The foundation’s report on the House found a decrease in the number of staff and that “average salaries for most House staff have not increased in two decades, and may have decreased for many.”
The study concluded nearly 12,500 federally registered lobbyists and countless others who provide information and exert influence in the halls of Congress are picking up the slack.
“Put a different way, $2.6 billion was spent on lobbying in Washington in 2010, versus $1.37 billion for the House of Representatives in FY 2010. Have we privatized Congress?” the study asked.
Capitol Hill staffers are not likely to see an increase in pay soon because of pressures to cut the federal budget.
Drutman said the low pay and tough working conditions lead to “tremendous turnover” in lawmakers’ staff and to the spinning of the “revolving door” between Capitol Hill and a lobbying firms.

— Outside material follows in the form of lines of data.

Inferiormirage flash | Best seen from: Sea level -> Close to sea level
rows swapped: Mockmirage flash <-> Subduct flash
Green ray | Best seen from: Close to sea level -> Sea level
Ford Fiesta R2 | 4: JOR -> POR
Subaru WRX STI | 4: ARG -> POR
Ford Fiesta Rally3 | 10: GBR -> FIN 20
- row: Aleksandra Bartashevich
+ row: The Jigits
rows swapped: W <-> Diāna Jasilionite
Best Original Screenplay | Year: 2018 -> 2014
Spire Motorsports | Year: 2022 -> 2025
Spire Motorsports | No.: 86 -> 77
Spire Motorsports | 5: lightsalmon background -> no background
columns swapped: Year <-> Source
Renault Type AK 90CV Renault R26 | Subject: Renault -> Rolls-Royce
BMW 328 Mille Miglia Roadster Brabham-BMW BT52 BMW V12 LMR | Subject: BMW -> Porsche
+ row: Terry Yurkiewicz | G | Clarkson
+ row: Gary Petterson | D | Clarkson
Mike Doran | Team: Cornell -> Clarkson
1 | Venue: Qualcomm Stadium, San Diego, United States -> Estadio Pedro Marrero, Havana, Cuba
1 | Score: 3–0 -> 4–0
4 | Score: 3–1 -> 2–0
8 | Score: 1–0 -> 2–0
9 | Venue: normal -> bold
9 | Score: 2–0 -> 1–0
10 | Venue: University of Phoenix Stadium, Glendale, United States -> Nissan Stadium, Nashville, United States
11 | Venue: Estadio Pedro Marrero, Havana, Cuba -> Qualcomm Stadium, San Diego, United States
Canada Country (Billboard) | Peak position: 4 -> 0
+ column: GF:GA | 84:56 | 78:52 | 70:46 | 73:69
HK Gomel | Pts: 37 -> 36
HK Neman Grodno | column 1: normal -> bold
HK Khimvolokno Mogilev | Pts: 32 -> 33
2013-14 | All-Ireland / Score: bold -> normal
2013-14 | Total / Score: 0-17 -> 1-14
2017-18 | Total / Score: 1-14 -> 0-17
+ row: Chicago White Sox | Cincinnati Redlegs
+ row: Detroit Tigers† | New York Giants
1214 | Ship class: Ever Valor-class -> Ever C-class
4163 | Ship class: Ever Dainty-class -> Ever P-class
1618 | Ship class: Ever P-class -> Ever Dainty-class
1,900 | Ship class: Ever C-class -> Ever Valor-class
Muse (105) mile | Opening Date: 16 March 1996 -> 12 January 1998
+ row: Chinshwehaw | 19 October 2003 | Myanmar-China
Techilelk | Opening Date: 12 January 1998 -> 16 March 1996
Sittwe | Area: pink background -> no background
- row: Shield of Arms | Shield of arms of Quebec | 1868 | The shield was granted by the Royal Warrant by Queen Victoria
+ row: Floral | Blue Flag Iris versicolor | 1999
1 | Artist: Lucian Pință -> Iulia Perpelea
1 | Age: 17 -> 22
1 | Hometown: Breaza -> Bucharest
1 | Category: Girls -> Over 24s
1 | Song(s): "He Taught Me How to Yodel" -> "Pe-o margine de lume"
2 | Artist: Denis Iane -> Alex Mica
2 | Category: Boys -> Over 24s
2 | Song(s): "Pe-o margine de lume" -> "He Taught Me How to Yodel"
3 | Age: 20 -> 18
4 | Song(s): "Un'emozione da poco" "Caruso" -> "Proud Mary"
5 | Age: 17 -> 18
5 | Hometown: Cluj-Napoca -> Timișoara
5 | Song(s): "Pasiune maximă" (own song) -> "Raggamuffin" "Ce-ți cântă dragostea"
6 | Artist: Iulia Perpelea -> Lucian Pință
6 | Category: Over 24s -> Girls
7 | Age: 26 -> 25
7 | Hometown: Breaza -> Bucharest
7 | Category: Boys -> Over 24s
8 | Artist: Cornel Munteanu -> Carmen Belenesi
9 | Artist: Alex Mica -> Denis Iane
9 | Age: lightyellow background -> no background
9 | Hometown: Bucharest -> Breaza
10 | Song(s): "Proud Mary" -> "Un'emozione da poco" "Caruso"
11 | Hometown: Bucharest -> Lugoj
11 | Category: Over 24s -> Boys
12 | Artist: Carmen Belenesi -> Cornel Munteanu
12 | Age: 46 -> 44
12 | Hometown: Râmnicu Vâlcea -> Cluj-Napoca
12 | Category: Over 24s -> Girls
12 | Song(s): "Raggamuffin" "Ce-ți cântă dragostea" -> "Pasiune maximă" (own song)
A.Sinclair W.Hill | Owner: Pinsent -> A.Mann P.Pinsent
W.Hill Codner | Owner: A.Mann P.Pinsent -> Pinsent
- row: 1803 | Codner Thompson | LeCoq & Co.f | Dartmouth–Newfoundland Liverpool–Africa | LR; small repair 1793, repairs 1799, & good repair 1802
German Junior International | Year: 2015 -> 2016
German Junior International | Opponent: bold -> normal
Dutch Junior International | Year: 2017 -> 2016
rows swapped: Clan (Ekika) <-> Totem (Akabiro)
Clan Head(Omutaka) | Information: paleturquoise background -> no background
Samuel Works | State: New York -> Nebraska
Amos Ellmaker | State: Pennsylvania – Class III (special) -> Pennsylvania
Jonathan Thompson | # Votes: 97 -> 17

Thomas Mann, senior fellow at the Brookings Institution, said it’s usually the top staffers, chiefs of staff and legislative directors, who land lucrative lobbying jobs.
“No public salary could possibly match salaries of well-connected lobbyists,” Mann said.
Many lower-level staffers use their Capitol Hill credentials to help them get good jobs in private industry.
Members of the House and Senate earn the same salary — $174,000 a year — unless they are in a leadership position. Lawmakers have not had a pay hike for three years and are unlikely to vote themselves a raise this year.
Lots of staff
Lawmakers are given a set amount of money each year to run their offices. In 2013, House members received $256,574 to cover all of their office expenditures. They were also given free postage, a mileage rate to make 32 round trips to their districts and a staffing allowance of $944,671 to pay for salaries.
In the House, only Rep. Elizabeth Esty, D-5th District, stayed within the staffing allowance. The rest of the members of Connecticut’s House delegation exceeded it with Rep. Rosa DeLauro, D-3rd District, having the highest payroll in the House delegation, nearly $1.2 million.
DeLauro is the longest-serving member of Connecticut’s congressional delegation and, as a senior member of the Appropriations Committee, is able to use her committee budget to augment her payroll. DeLauro’s staffers, many of whom have worked for the lawmaker for many years, also had the highest average salary — about $59,000.
But Sen. Richard Blumenthal, D-Conn., who hired 56 staffers last year, spent much more on staff than DeLauro. Blumenthal had a $2.5 million payroll.
Senate office budgets are based on the population of a lawmaker’s state and a few other factors. Blumenthal’s office budget last year was about $5.1 million. Sen. Chris Murphy, D-Conn., had a smaller office budget, about $4.4 million, but he was still a member of the House of Representatives for part of that year, which ran from Oct. 1, 2012 to Sept. 30, 2013.
The highest paid staffer working for the Connecticut congressional delegation was Laurie Rubiner, Blumenthal’s chief of staff. She was paid $169,457.
The second highest salary was earned by Jason Gross, chief of staff to Rep. Joe Courtney, D-2nd District. Gross earned $161,630 last year.
An aide to Courtney said Gross earned the high salary because he has worked for the lawmaker for seven and a half years.
Blumenthal said he pays his certain staffers high salaries “because they are very good and produce excellent results.”
He also said he has a large staff to take care of constituent problems – not write memos or prepare briefings.
“I have said from day one, my job is to work for the people of Connecticut,” Blumenthal said. “That’s why I have a lot of staff.”